Caporalato, inchiesta “Ponos”: vittime ritrattano e finiscono nei guai

Avrebbero negato e smentito tutto. Si tratta di due delle tre presunte vittime che sarebbero state costrette a lavorare in campagna per pochi euro in condizioni pessime.

Presunte vittime che dunque non confermano le accuse e, anzi, le smentiscono, rischiando così ora di finire sotto processo per falsa testimonianza.

L’operazione di contrasto al fenomeno del caporalato nell’agrigentino, denominata “Ponos”, come si ricorderà fu condotta dai militari dell’Arma dei Carabinieri che avevano dato esecuzione a 8 decreti di fermo di indiziato di delitto emessi dalla Procura della Repubblica presso il Tribunale di Agrigento a conclusione dell’operazione.

L’indagine, partita nel maggio 2019 da una intuizione della Sezione Operativa della Compagnia di Agrigento e del locale Nucleo Carabinieri Ispettorato del Lavoro, è stata coordinata dal Signor Procuratore della Repubblica di Agrigento, Dr. Luigi Patronaggio e dal Sostituto Procuratore della Repubblica, D.ssa Gloria Andreoli. Le investigazioni, svolte con numerosissimi servizi di pedinamento e con un complesso sistema di intercettazione e di riprese video, avevano svelato l’esistenza di una complessa organizzazione che sfruttava senza scrupoli manodopera extracomunitaria per lavori agricoli di vario tipo su tutto il territorio agrigentino e anche oltre. Un fenomeno di caporalato, insomma, articolato e con una solida struttura verticistica, che vedeva, come capi promotori ed organizzatori, due donne di origine slovacca, madre e figlia. In qualità di complici nella gestione delle attività, sono stati anche arrestati due romeni e quattro italiani.

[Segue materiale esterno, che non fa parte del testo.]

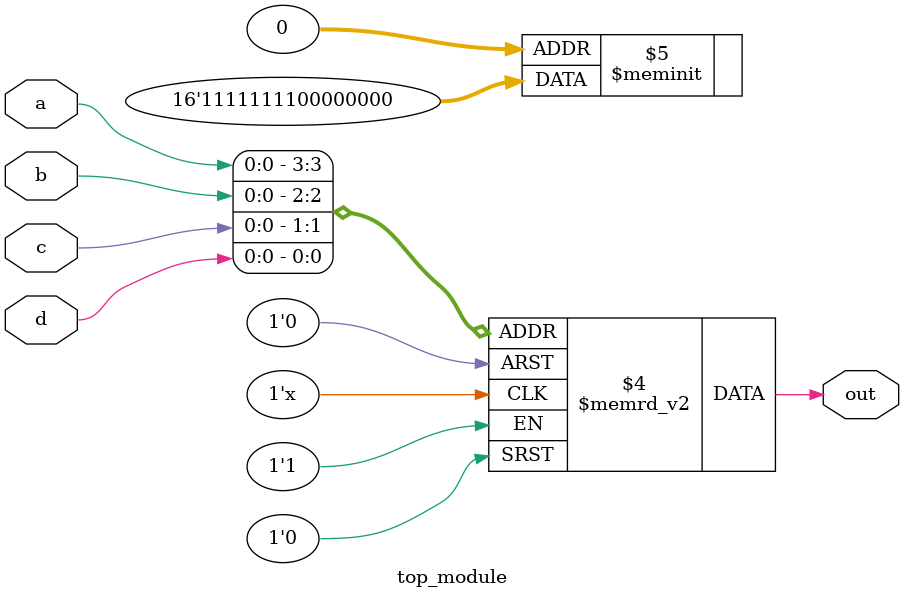
<source format=sv>
module top_module (
	input a, 
	input b,
	input c,
	input d,
	output reg out
);

always @ (*)
begin
	case ({a,b,c,d})
		4'b0000: out = 1'b0;
		4'b0001: out = 1'b0;
		4'b0010: out = 1'b0;
		4'b0011: out = 1'b0;
		4'b0100: out = 1'b0;
		4'b0101: out = 1'b0;
		4'b0110: out = 1'b0;
		4'b0111: out = 1'b0;
		4'b1000: out = 1'b1;
		4'b1001: out = 1'b1;
		4'b1010: out = 1'b1;
		4'b1011: out = 1'b1;
		4'b1100: out = 1'b1;
		4'b1101: out = 1'b1;
		4'b1110: out = 1'b1;
		4'b1111: out = 1'b1;
	endcase
end

endmodule

</source>
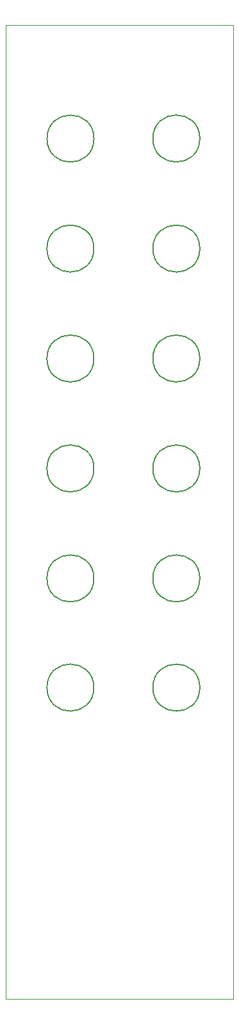
<source format=gm1>
%TF.GenerationSoftware,KiCad,Pcbnew,(7.0.0)*%
%TF.CreationDate,2023-03-13T13:35:49-04:00*%
%TF.ProjectId,ER-MIXER5-02_PANEL,45522d4d-4958-4455-9235-2d30325f5041,1*%
%TF.SameCoordinates,Original*%
%TF.FileFunction,Profile,NP*%
%FSLAX46Y46*%
G04 Gerber Fmt 4.6, Leading zero omitted, Abs format (unit mm)*
G04 Created by KiCad (PCBNEW (7.0.0)) date 2023-03-13 13:35:49*
%MOMM*%
%LPD*%
G01*
G04 APERTURE LIST*
%TA.AperFunction,Profile*%
%ADD10C,0.150000*%
%TD*%
%TA.AperFunction,Profile*%
%ADD11C,0.100000*%
%TD*%
G04 APERTURE END LIST*
D10*
X11600004Y-29500000D02*
G75*
G03*
X11600004Y-29500000I-3100000J0D01*
G01*
X25600004Y-58500000D02*
G75*
G03*
X25600004Y-58500000I-3100000J0D01*
G01*
X11600004Y-87400000D02*
G75*
G03*
X11600004Y-87400000I-3100000J0D01*
G01*
X11600004Y-58500000D02*
G75*
G03*
X11600004Y-58500000I-3100000J0D01*
G01*
X25600000Y-14990000D02*
G75*
G03*
X25600000Y-14990000I-3100000J0D01*
G01*
X11600004Y-73000000D02*
G75*
G03*
X11600004Y-73000000I-3100000J0D01*
G01*
X25600004Y-87400000D02*
G75*
G03*
X25600004Y-87400000I-3100000J0D01*
G01*
X11600004Y-44000000D02*
G75*
G03*
X11600004Y-44000000I-3100000J0D01*
G01*
X25600004Y-29500000D02*
G75*
G03*
X25600004Y-29500000I-3100000J0D01*
G01*
D11*
X0Y0D02*
X30000000Y0D01*
X30000000Y0D02*
X30000000Y-128500000D01*
X30000000Y-128500000D02*
X0Y-128500000D01*
X0Y-128500000D02*
X0Y0D01*
D10*
X11610004Y-15000000D02*
G75*
G03*
X11610004Y-15000000I-3100000J0D01*
G01*
X25600004Y-44000000D02*
G75*
G03*
X25600004Y-44000000I-3100000J0D01*
G01*
X25600004Y-73000000D02*
G75*
G03*
X25600004Y-73000000I-3100000J0D01*
G01*
M02*

</source>
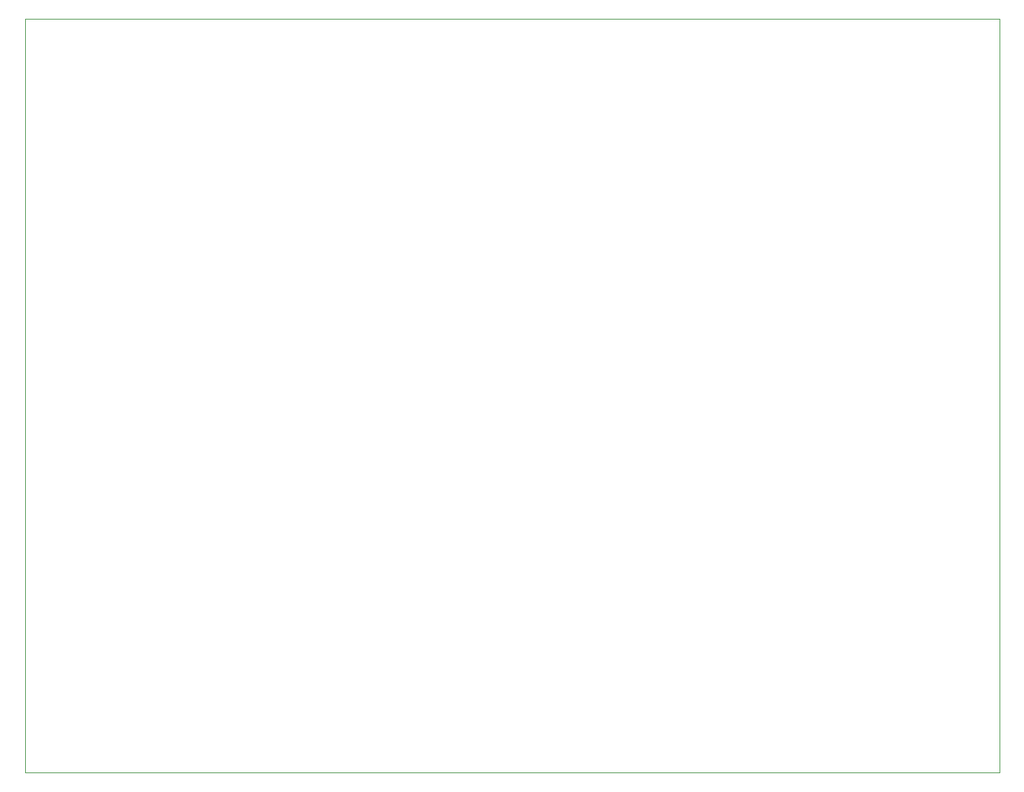
<source format=gbr>
%TF.GenerationSoftware,KiCad,Pcbnew,7.0.10*%
%TF.CreationDate,2024-01-22T13:45:31-05:00*%
%TF.ProjectId,LED_array,4c45445f-6172-4726-9179-2e6b69636164,rev?*%
%TF.SameCoordinates,Original*%
%TF.FileFunction,Profile,NP*%
%FSLAX46Y46*%
G04 Gerber Fmt 4.6, Leading zero omitted, Abs format (unit mm)*
G04 Created by KiCad (PCBNEW 7.0.10) date 2024-01-22 13:45:31*
%MOMM*%
%LPD*%
G01*
G04 APERTURE LIST*
%TA.AperFunction,Profile*%
%ADD10C,0.100000*%
%TD*%
G04 APERTURE END LIST*
D10*
X27940000Y-19050000D02*
X146050000Y-19050000D01*
X146050000Y-110490000D01*
X27940000Y-110490000D01*
X27940000Y-19050000D01*
M02*

</source>
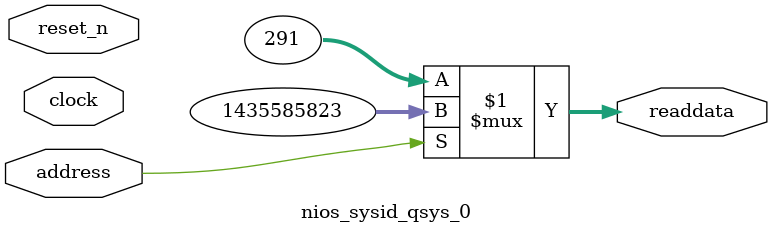
<source format=v>

`timescale 1ns / 1ps
// synthesis translate_on

// turn off superfluous verilog processor warnings 
// altera message_level Level1 
// altera message_off 10034 10035 10036 10037 10230 10240 10030 

module nios_sysid_qsys_0 (
               // inputs:
                address,
                clock,
                reset_n,

               // outputs:
                readdata
             )
;

  output  [ 31: 0] readdata;
  input            address;
  input            clock;
  input            reset_n;

  wire    [ 31: 0] readdata;
  //control_slave, which is an e_avalon_slave
  assign readdata = address ? 1435585823 : 291;

endmodule




</source>
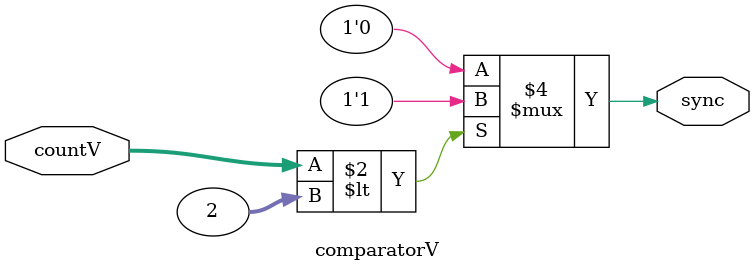
<source format=sv>

module comparatorV #(parameter N = 7)(
	input logic [N:0] countV,
	output logic sync);
	
	always @(countV)  begin
		if (countV < 2) begin //determina si countV es menor a 2 para activar sync. Indica que la línea de
				sync = 1'b1;    //exploración vertical aún no ha alcanzado la región de sincronización vertical.
		end
		else sync = 1'b0;    //si countV es mayor a 2, sync se desactiva,
	end                     //indicando que la región de sincronización vertical ha sido alcanzada.
endmodule 	




</source>
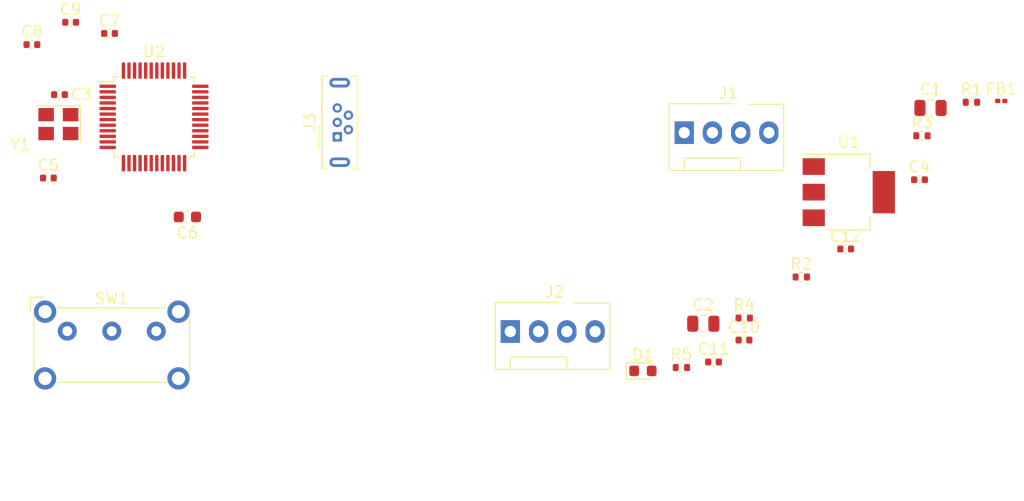
<source format=kicad_pcb>
(kicad_pcb (version 20211014) (generator pcbnew)

  (general
    (thickness 1.6)
  )

  (paper "A4")
  (layers
    (0 "F.Cu" signal)
    (31 "B.Cu" power)
    (32 "B.Adhes" user "B.Adhesive")
    (33 "F.Adhes" user "F.Adhesive")
    (34 "B.Paste" user)
    (35 "F.Paste" user)
    (36 "B.SilkS" user "B.Silkscreen")
    (37 "F.SilkS" user "F.Silkscreen")
    (38 "B.Mask" user)
    (39 "F.Mask" user)
    (40 "Dwgs.User" user "User.Drawings")
    (41 "Cmts.User" user "User.Comments")
    (42 "Eco1.User" user "User.Eco1")
    (43 "Eco2.User" user "User.Eco2")
    (44 "Edge.Cuts" user)
    (45 "Margin" user)
    (46 "B.CrtYd" user "B.Courtyard")
    (47 "F.CrtYd" user "F.Courtyard")
    (48 "B.Fab" user)
    (49 "F.Fab" user)
    (50 "User.1" user)
    (51 "User.2" user)
    (52 "User.3" user)
    (53 "User.4" user)
    (54 "User.5" user)
    (55 "User.6" user)
    (56 "User.7" user)
    (57 "User.8" user)
    (58 "User.9" user)
  )

  (setup
    (stackup
      (layer "F.SilkS" (type "Top Silk Screen"))
      (layer "F.Paste" (type "Top Solder Paste"))
      (layer "F.Mask" (type "Top Solder Mask") (thickness 0.01))
      (layer "F.Cu" (type "copper") (thickness 0.035))
      (layer "dielectric 1" (type "core") (thickness 1.51) (material "FR4") (epsilon_r 4.5) (loss_tangent 0.02))
      (layer "B.Cu" (type "copper") (thickness 0.035))
      (layer "B.Mask" (type "Bottom Solder Mask") (thickness 0.01))
      (layer "B.Paste" (type "Bottom Solder Paste"))
      (layer "B.SilkS" (type "Bottom Silk Screen"))
      (copper_finish "None")
      (dielectric_constraints no)
    )
    (pad_to_mask_clearance 0)
    (pcbplotparams
      (layerselection 0x00010fc_ffffffff)
      (disableapertmacros false)
      (usegerberextensions false)
      (usegerberattributes true)
      (usegerberadvancedattributes true)
      (creategerberjobfile true)
      (svguseinch false)
      (svgprecision 6)
      (excludeedgelayer true)
      (plotframeref false)
      (viasonmask false)
      (mode 1)
      (useauxorigin false)
      (hpglpennumber 1)
      (hpglpenspeed 20)
      (hpglpendiameter 15.000000)
      (dxfpolygonmode true)
      (dxfimperialunits true)
      (dxfusepcbnewfont true)
      (psnegative false)
      (psa4output false)
      (plotreference true)
      (plotvalue true)
      (plotinvisibletext false)
      (sketchpadsonfab false)
      (subtractmaskfromsilk false)
      (outputformat 1)
      (mirror false)
      (drillshape 1)
      (scaleselection 1)
      (outputdirectory "")
    )
  )

  (net 0 "")
  (net 1 "VBUS")
  (net 2 "GND")
  (net 3 "+3.3V")
  (net 4 "/HSE_OUT")
  (net 5 "/NRESET")
  (net 6 "/HSE_IN")
  (net 7 "+3.3VA")
  (net 8 "/PW_LED_K")
  (net 9 "/I2C_CLK")
  (net 10 "/I2C_DATA")
  (net 11 "/SW_DIO")
  (net 12 "/SW_CLK")
  (net 13 "/USB_D-")
  (net 14 "/USB_D+")
  (net 15 "unconnected-(J3-Pad4)")
  (net 16 "unconnected-(J3-Pad6)")
  (net 17 "/SWBOOT")
  (net 18 "Net-(R4-Pad2)")
  (net 19 "unconnected-(U2-Pad2)")
  (net 20 "unconnected-(U2-Pad3)")
  (net 21 "unconnected-(U2-Pad4)")
  (net 22 "unconnected-(U2-Pad10)")
  (net 23 "unconnected-(U2-Pad11)")
  (net 24 "unconnected-(U2-Pad12)")
  (net 25 "unconnected-(U2-Pad13)")
  (net 26 "unconnected-(U2-Pad14)")
  (net 27 "unconnected-(U2-Pad15)")
  (net 28 "unconnected-(U2-Pad16)")
  (net 29 "unconnected-(U2-Pad17)")
  (net 30 "unconnected-(U2-Pad18)")
  (net 31 "unconnected-(U2-Pad19)")
  (net 32 "unconnected-(U2-Pad20)")
  (net 33 "unconnected-(U2-Pad25)")
  (net 34 "unconnected-(U2-Pad26)")
  (net 35 "unconnected-(U2-Pad27)")
  (net 36 "unconnected-(U2-Pad28)")
  (net 37 "unconnected-(U2-Pad29)")
  (net 38 "unconnected-(U2-Pad30)")
  (net 39 "unconnected-(U2-Pad31)")
  (net 40 "unconnected-(U2-Pad38)")
  (net 41 "unconnected-(U2-Pad39)")
  (net 42 "unconnected-(U2-Pad40)")
  (net 43 "unconnected-(U2-Pad41)")
  (net 44 "unconnected-(U2-Pad42)")
  (net 45 "unconnected-(U2-Pad43)")
  (net 46 "unconnected-(U2-Pad45)")
  (net 47 "unconnected-(U2-Pad46)")

  (footprint "Capacitor_SMD:C_0805_2012Metric" (layer "F.Cu") (at 147.32 76.2))

  (footprint "Capacitor_SMD:C_0402_1005Metric" (layer "F.Cu") (at 127.81 99.04))

  (footprint "Package_QFP:LQFP-48_7x7mm_P0.5mm" (layer "F.Cu") (at 77.5 77))

  (footprint "Capacitor_SMD:C_0402_1005Metric" (layer "F.Cu") (at 130.55 97.07))

  (footprint "Package_TO_SOT_SMD:SOT-223-3_TabPin2" (layer "F.Cu") (at 139.97 83.77))

  (footprint "Capacitor_SMD:C_0402_1005Metric" (layer "F.Cu") (at 146.33 82.65))

  (footprint "Connector_USB:USB_Micro-B_Wuerth_614105150721_Vertical" (layer "F.Cu") (at 93.98 78.8 90))

  (footprint "Resistor_SMD:R_0402_1005Metric" (layer "F.Cu") (at 146.55 78.7))

  (footprint "Capacitor_SMD:C_0402_1005Metric" (layer "F.Cu") (at 66.52 70.5))

  (footprint "Capacitor_SMD:C_0402_1005Metric" (layer "F.Cu") (at 69 75 180))

  (footprint "Button_Switch_THT:SW_E-Switch_EG1224_SPDT_Angled" (layer "F.Cu") (at 69.7025 96.2675))

  (footprint "Capacitor_SMD:C_0603_1608Metric" (layer "F.Cu") (at 80.5 86 180))

  (footprint "Connector:FanPinHeader_1x04_P2.54mm_Vertical" (layer "F.Cu") (at 125.17 78.42))

  (footprint "Resistor_SMD:R_0402_1005Metric" (layer "F.Cu") (at 151 75.69))

  (footprint "Inductor_SMD:L_0201_0603Metric" (layer "F.Cu") (at 153.68 75.57))

  (footprint "LED_SMD:LED_0603_1608Metric" (layer "F.Cu") (at 121.46 99.84))

  (footprint "Resistor_SMD:R_0402_1005Metric" (layer "F.Cu") (at 124.92 99.54))

  (footprint "Capacitor_SMD:C_0805_2012Metric" (layer "F.Cu") (at 126.89 95.6))

  (footprint "Crystal:Crystal_SMD_3225-4Pin_3.2x2.5mm" (layer "F.Cu") (at 68.9 77.65 180))

  (footprint "Connector:FanPinHeader_1x04_P2.54mm_Vertical" (layer "F.Cu") (at 109.54 96.3))

  (footprint "Resistor_SMD:R_0402_1005Metric" (layer "F.Cu") (at 135.7 91.4))

  (footprint "Capacitor_SMD:C_0402_1005Metric" (layer "F.Cu") (at 68 82.5))

  (footprint "Resistor_SMD:R_0402_1005Metric" (layer "F.Cu") (at 130.57 95.09))

  (footprint "Capacitor_SMD:C_0402_1005Metric" (layer "F.Cu") (at 73.5 69.5))

  (footprint "Capacitor_SMD:C_0402_1005Metric" (layer "F.Cu") (at 70 68.5))

  (footprint "Capacitor_SMD:C_0402_1005Metric" (layer "F.Cu") (at 139.69 88.88))

)

</source>
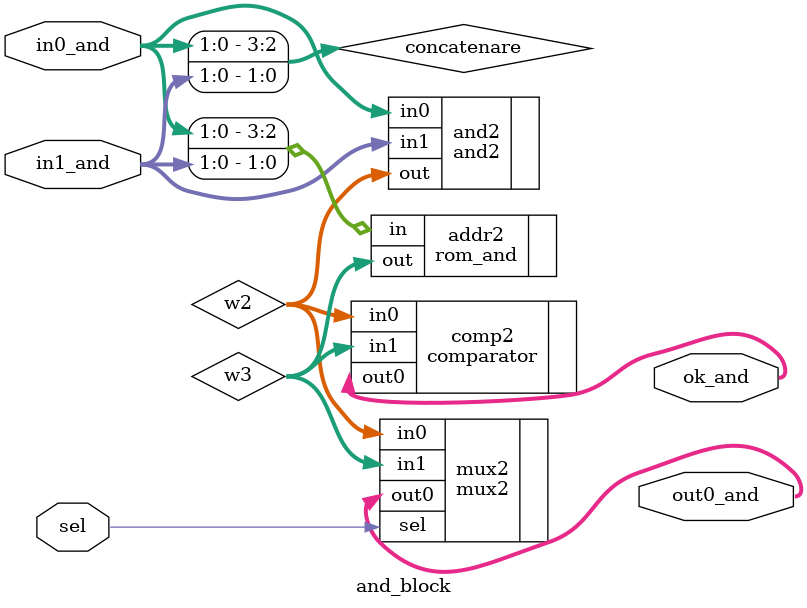
<source format=v>
module and_block
( 
     input wire sel,
     input wire [1:0] in0_and,
     input wire [1:0] in1_and,
     output wire [1:0] out0_and,
     output wire [1:0] ok_and
);

wire[1:0]w2;
wire[1:0]w3;
wire [3:0] concatenare;
assign concatenare ={in0_and,in1_and};
and2 and2
(
   .in0(in0_and),
   .in1(in1_and),
   .out(w2)
);

rom_and addr2
(
    .in(concatenare),
    .out(w3)
);

comparator comp2
(
    .in0(w2),
    .in1(w3),
    .out0(ok_and)
);

mux2 mux2
(
   .in0(w2),
   .in1(w3), 
   .sel(sel),
   .out0(out0_and)
);



endmodule
</source>
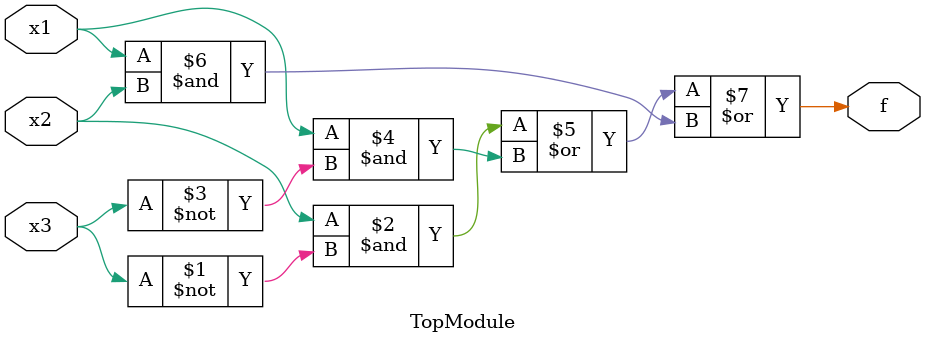
<source format=sv>

module TopModule (
  input x3,
  input x2,
  input x1,
  output f
);
        assign f = (x2 & ~x3) | (x1 & ~x3) | (x1 & x2);
endmodule
/*
Status: Error running testbench

Fail Messages:The testbench simulated, but had errors. Please fix the module. The output of iverilog is as follows:
VCD info: dumpfile wave.vcd opened for output.
./execute_environment/testbench.sv:34: $finish called at 290 (1ps)
Hint: Output 'f' has 4 mismatches. First mismatch occurred at time 30.
Hint: Total mismatched samples is 4 out of 58 samples

Simulation finished at 290 ps
Mismatches: 4 in 58 samples
*/

/*
Misinterpretation of Multimodal Data: TruthTable
*/
</source>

Tutto cominciava con l’ingresso dei lavoratori, nella maggior parte dei casi ucraini e moldavi, all’interno delle frontiere europee. Le due donne e gli altri membri dell’organizzazione – secondo gli investigatori – facendo ottenere ai futuri braccianti visti turistici che consentissero l’ingresso negli Stati ai confini orientali dell’Unione Europea, facevano transitare la forza lavoro dalla Polonia e, approfittando della libera circolazione prevista dal Trattato di Schengen, aggiravaano i limiti del c.d. decreto flussi, organizzando il viaggio verso l’Italia attraverso autobus vecchi ed angusti. Una volta arrivati nell’agrigentino, i circa 100 braccianti ucraini sono stati “ospitati”, pagando un affitto da 100 euro a posto letto al mese presso diverse abitazioni messe a disposizione dai membri dell’organizzazione (in abitazioni anche con 5 ospiti), divenendo pronti per essere sfruttati nei campi.

La Procura voleva ascoltare le presunte vittime che hanno smentito qualsiasi circostanza. Una fattispecie che le ha fatte finire nei guai poiché il pm Gloria Andreoli ha chiesto la trasmissione degli atti al suo stesso ufficio per metterle sotto inchiesta per falsa testimonianza.